Sylvia Achee moved in and out of the line, holding a purse-sized speaker, playing husband D-Achee’s “Liars Must Go” and handing out printed lyrics sheets. In the small park on the other side of the fence, a woman blew a shofar and played CeCe Winans’ “Come Jesus Come” through a megaphone from her phone.

Reporters and members of the public line up across the street from a criminal courthouse in midtown Manhattan to cover the trial of Donald Trump on May 16 (AFP via Getty Images)Reporters and members of the public line up across the street from a criminal courthouse in midtown Manhattan to cover the trial of Donald Trump on May 16 (AFP via Getty Images)

Reporters and members of the public line up across the street from a criminal courthouse in midtown Manhattan to cover the trial of Donald Trump on May 16 (AFP via Getty Images)

In the courtroom, boldface media names like CNN anchors Jake Tapper and Kaitlan Collins sat next to veteran court reporters and tired print journalists working on little sleep.
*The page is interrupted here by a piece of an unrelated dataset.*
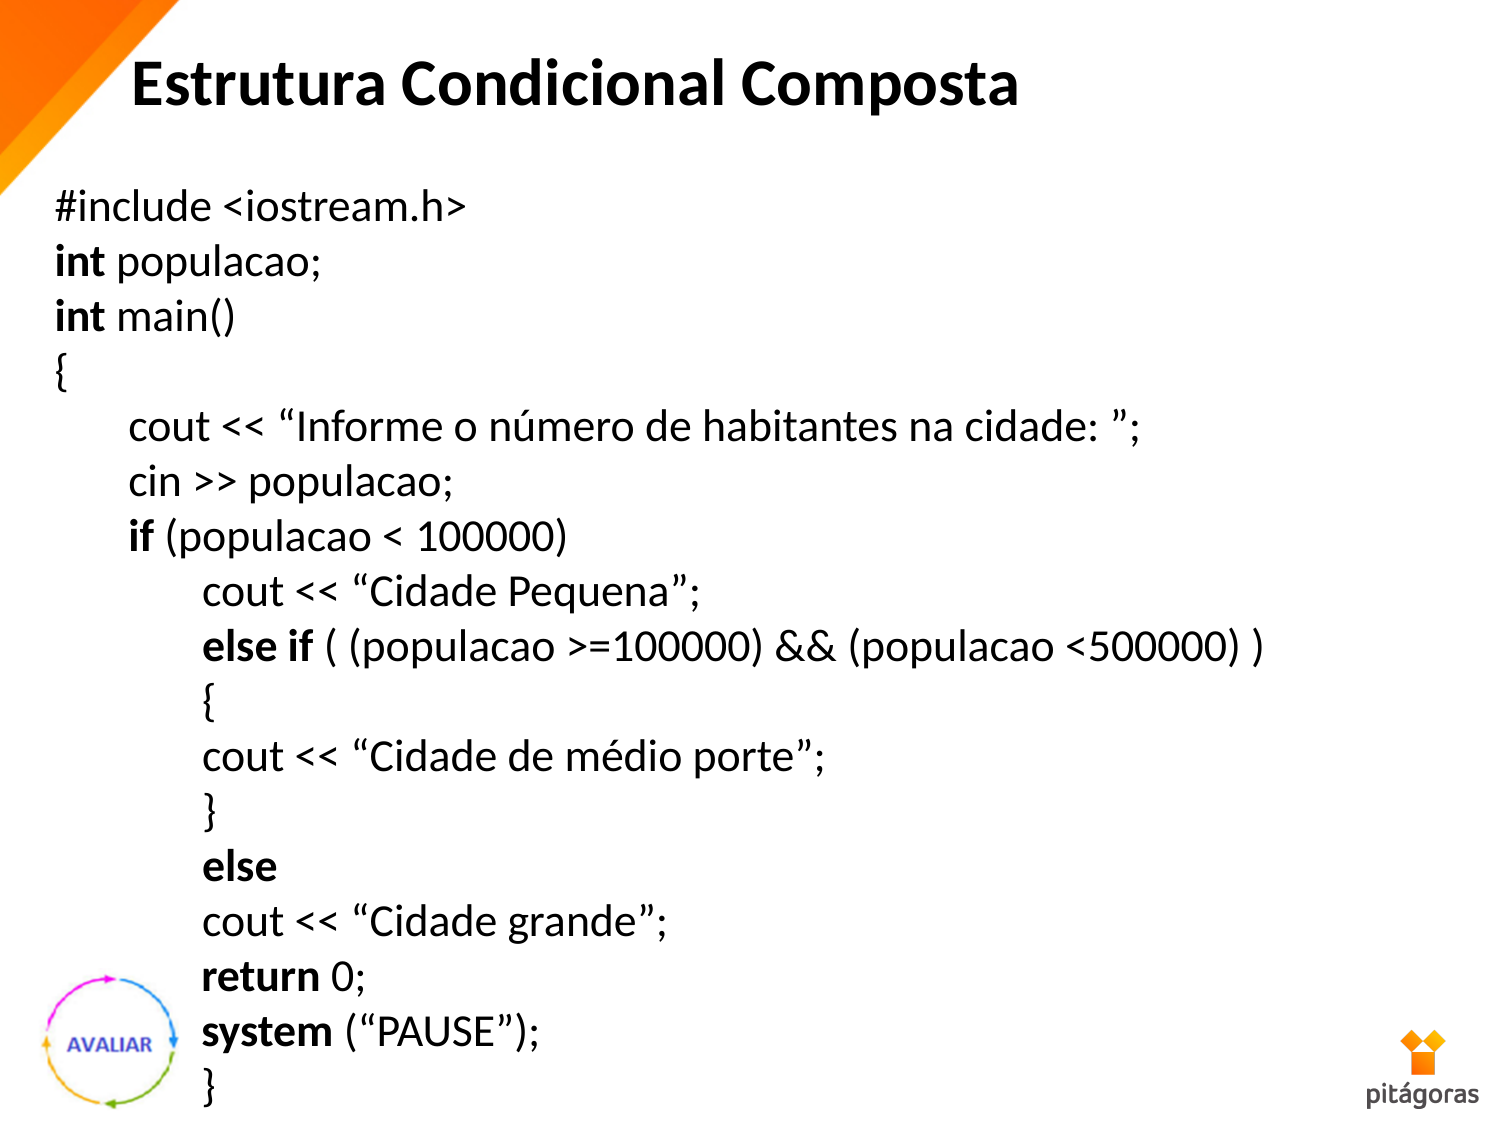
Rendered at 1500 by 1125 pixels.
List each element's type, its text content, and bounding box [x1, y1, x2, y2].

text_box Estrutura Condicional Composta [117, 31, 1097, 126]
picture [0, 0, 1500, 1125]
text_box #include <iostream.h> int populacao; int main() { cout << “Informe o número de habitantes na cidade: ”; cin >> populacao; if (populacao < 100000) cout << “Cidade Pequena”; else if ( (populacao >=100000) && (populacao <500000) ) { cout << “Cidade de médio porte”; } else cout << “Cidade grande”; return 0; system (“PAUSE”); } [39, 168, 1500, 1119]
During a daylong visit, I sat next to Fox News star Jeanine Pirro, who was filling a notebook with handwritten notes before going on air to diss Stormy Daniels. A few days later, the former president stood in the hallway and read one of his statements, calling the judge “an idiot.”

More than a dozen New York court officers manage the steady flow of pedestrian traffic, but it is Mr. Trump’s presence that sets the rules. We are effectively forced to shelter in place while he is on the floor, airing his grievances and barking at the small pool of reporters and cameras in a barricaded stall in the hallway, feet away from the men’s room.

When he comes in we are free and he goes back to the defense table, silent and staring at nothing, out of sight of the rest of the world except us.